20 sene tuvalette kalınca

Haberin Devamı

SEVGİLİ Sıtkı Şükürer köşesinde, Hasan Denizkurdu’nun Gözlem’de yayınlanan açıklamasına göndermede bulunmuş: “... İş ve siyaset dünyasının duayeni, İzmir geleceğinin siyaset aracılığıyla yükselebileceğini ifade ediyor. Kürtlerin Doğu ve Güneydoğu’da yaptıklarının bir benzerinin İzmir ve Ege’de gerçekleştirilebileceğini belirtiyor. 20 kişilik bağımsız milletvekili grubuyla bölgenin haklarının korunabileceğini söylüyor. Esasında yerel yönetimlerini güçlendirmiş bir Türkiye özlemini ifade ediyor. Hasan Bey’i aykırı bulabilirsiniz. Mühim değil. O bilerek cesur bir çıkış yapıyor” demiş. Nietzche’den de bir söz sıkıştırmış araya: “Abartıyorum, çünkü anlaşılmak istiyorum.”
1995 yılı, 20. Dönem genel seçimlerinin arefesindeyiz.
2. Bölge’den “Bağımsız Milletvekili Adayı”yım.
O günkü hesaba göre, barajsız marajsız 60 bin oy seçilmeye yetiyor.
Hepsi hepsi, bir Atatürk Stadı dolusu seçmenden bahsediyoruz yani.
Ben, eşim, eş-dost, arkadaş, birkaç da gönüllü “seçim beyannamesi” dağıtıyoruz.
“Egemenler, siyasî partiler ve seçim kanununu değiştirmeyecekler, delege düzeninde piyon bile değilsiniz Boşuna oyalanıyorsunuz. Sizi adam yerine koymayan siyasî partilere bir ders verin. Sizin de bir milletvekiliniz olsun” sloganıyla oy istiyoruz.
Yüzümüze karşı bir şey söylemiyorlar ama, “mahallenin delisi” gözüyle bakanların sayısı da pek az değil.
Derken, Şükrü Saraçoğlu ile karşılaşıyoruz Bornova pazarında.
“Olur mu öyle şey?” diyor, “Siyasî parti olmadan siyaset mi olurmuş?”
Etrafındaki şakşakçıları ve çok bilmişler, “Doğru tabii” diyorlar; “Olmaaaaz... Yaşa, varol, hurraaaa...”
Bu, bizim o günlerde “dinozor seçmen”den aldığımız klâsik tepki zaten; “Haydi beyim kolay gelsin” deyip ayrılıyoruz...
Bahsi geçen makaleyi okuyunca, hayalhânemde, 50’li yıllara giden tebessümler canlandı ister istemez.
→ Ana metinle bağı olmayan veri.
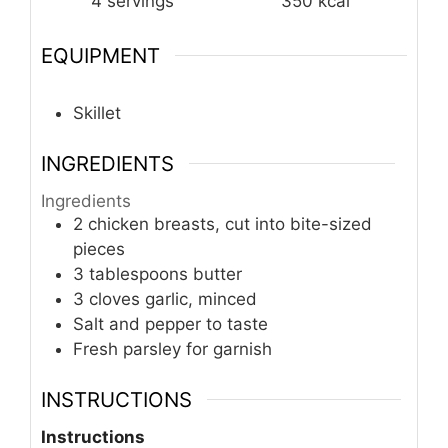
4
servings
350
kcal
EQUIPMENT
Skillet
INGREDIENTS
Ingredients
2 chicken breasts, cut into bite-sized
pieces
3 tablespoons butter
3 cloves garlic, minced
Salt and pepper to taste
Fresh parsley for garnish
INSTRUCTIONS
Instructions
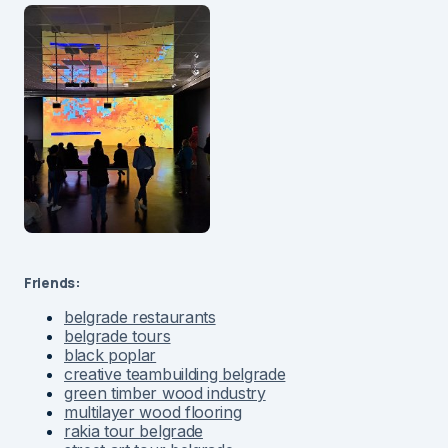
Friends:
belgrade restaurants
belgrade tours
black poplar
creative teambuilding belgrade
green timber wood industry
multilayer wood flooring
rakia tour belgrade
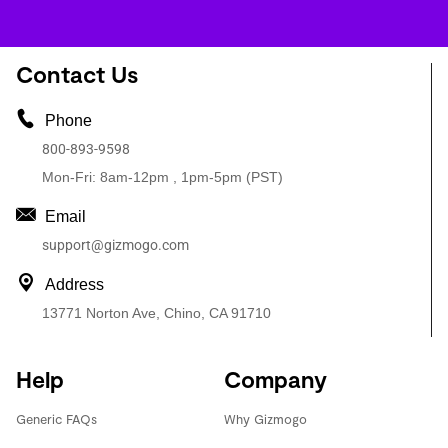
Contact Us
Phone
800-893-9598
Mon-Fri: 8am-12pm , 1pm-5pm (PST)
Email
support@gizmogo.com
Address
13771 Norton Ave, Chino, CA 91710
Help
Company
Generic FAQs
Why Gizmogo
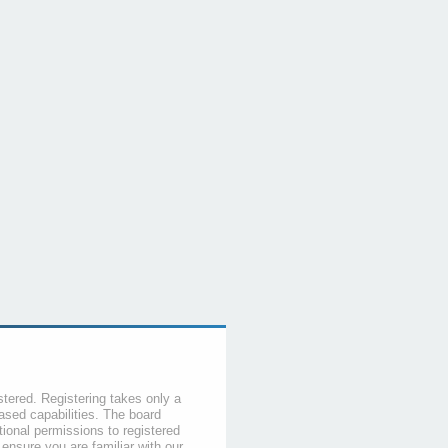
stered. Registering takes only a
sed capabilities. The board
tional permissions to registered
 ensure you are familiar with our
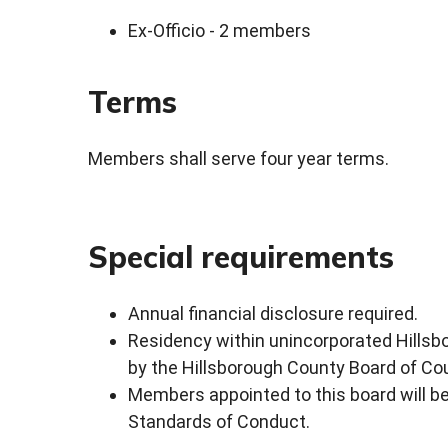
Ex-Officio - 2 members
Terms
Members shall serve four year terms.
Special requirements
Annual financial disclosure required.
Residency within unincorporated Hillsbo
by the Hillsborough County Board of C
Members appointed to this board will be 
Standards of Conduct.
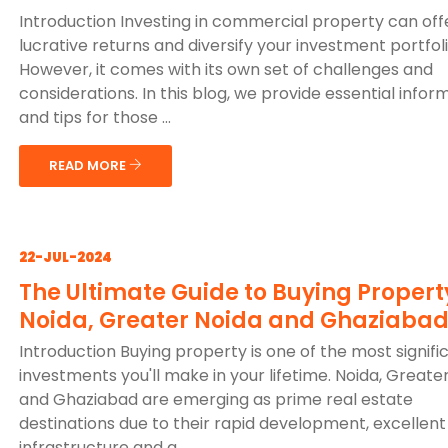
Introduction Investing in commercial property can off
lucrative returns and diversify your investment portfoli
However, it comes with its own set of challenges and
considerations. In this blog, we provide essential infor
and tips for those ...
READ MORE
22-JUL-2024
The Ultimate Guide to Buying Propert
Noida, Greater Noida and Ghaziaba
Introduction Buying property is one of the most signifi
investments you'll make in your lifetime. Noida, Greate
and Ghaziabad are emerging as prime real estate
destinations due to their rapid development, excellent
infrastructure and g...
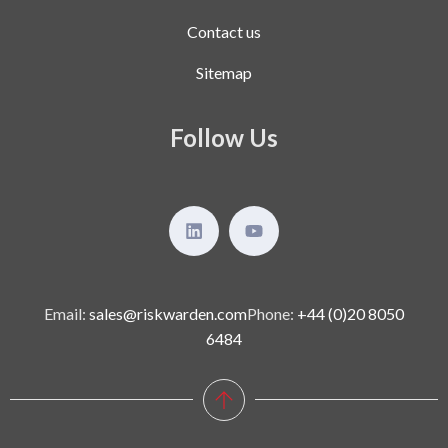
Contact us
Sitemap
Follow Us
Email:
sales@riskwarden.com
Phone:
+44 (0)20 8050
6484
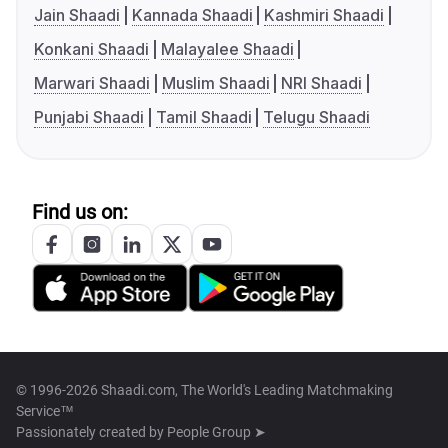
Jain Shaadi
Kannada Shaadi
Kashmiri Shaadi
Konkani Shaadi
Malayalee Shaadi
Marwari Shaadi
Muslim Shaadi
NRI Shaadi
Punjabi Shaadi
Tamil Shaadi
Telugu Shaadi
Find us on:
© 1996-2026 Shaadi.com, The World's Leading Matchmaking
Service™
Passionately created by
People Group ➤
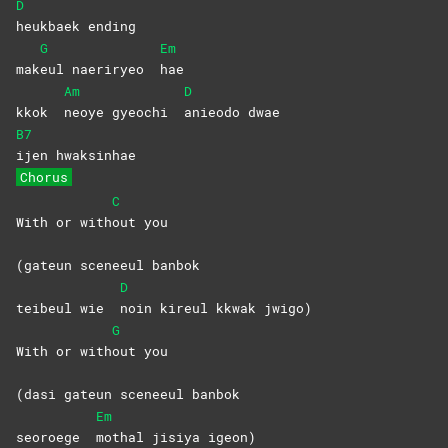
D
heukbaek
ending
G
Em
mak
eul naeriryeo
hae
Am
D
kkok
neoye gyeochi
anieodo
dwae
B7
ijen
hwaksinhae
Chorus
C
With or with
out
you
(gateun sceneeul banbok
D
teibeul wie
noin kireul kkwak jwigo)
G
With or with
out
you
(dasi gateun sceneeul banbok
Em
seoroege
mothal jisiya igeon)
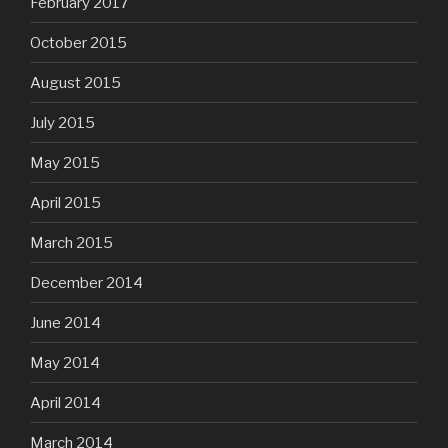
February 2017
October 2015
August 2015
July 2015
May 2015
April 2015
March 2015
December 2014
June 2014
May 2014
April 2014
March 2014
Babamın bir teyzesi vardı. Nûr yüzlü, ipek saçlı, gözleri hep gülen “İffet teyzemiz...” Öykü, Kuzguncuk’ta oturdukları yıllarda geçer diye hatırlıyorum. İffet teyze pek temiz, pek titiz bir hanım. Azcık da evhamlı... Bu yüzden, tuvalete girdiğinde pek uzun kalırmış. Günlerden bir gün, kendisi içerideyken bir ahbap gelmiş ziyarete. Eşi Necati enişte, buyur edecek ama, biliyor ki hanım çok geç çıkacak; ayaküstü uyduruvermiş:
“İffet Hanım” demiş, “Üsküdar’a kadar gitti, biraz gecikir. Siz isterseniz akşamüstü uğrayın...”
Bu sebeple, bizim ailede, içeride uzun kalanlara, “Üsküdar’a gitti” denir.
Geleneksel kısır döngüye çok takılmak, kentlere de, ülkelere de işte böyle zaman kaybettiriyor. Abartının, aykırı inisiyatifin filizlenmediği, boy atamadığı yerlerde, bir kentin siyasî kaderi, çeyrek asır boyunca “sen, ben bizim oğlan”a emanet edildiği noktada çakılı bekliyor. Aynı deney, farklı sonuç vermiyor çünkü... Çünkü, içeride kalanın uzaklara gitmesi, gördüğünüz gibi hoş yakıştırmadır sadece.
Demem o ki:
“Geciktiniz efendim; 20 sene kadar...”
Hem de o kadar geciktiniz ki, e atı alan Üsküdar’ı geçti...
Bir şehir 20 sene tuvalette kalırsa olacağı budur!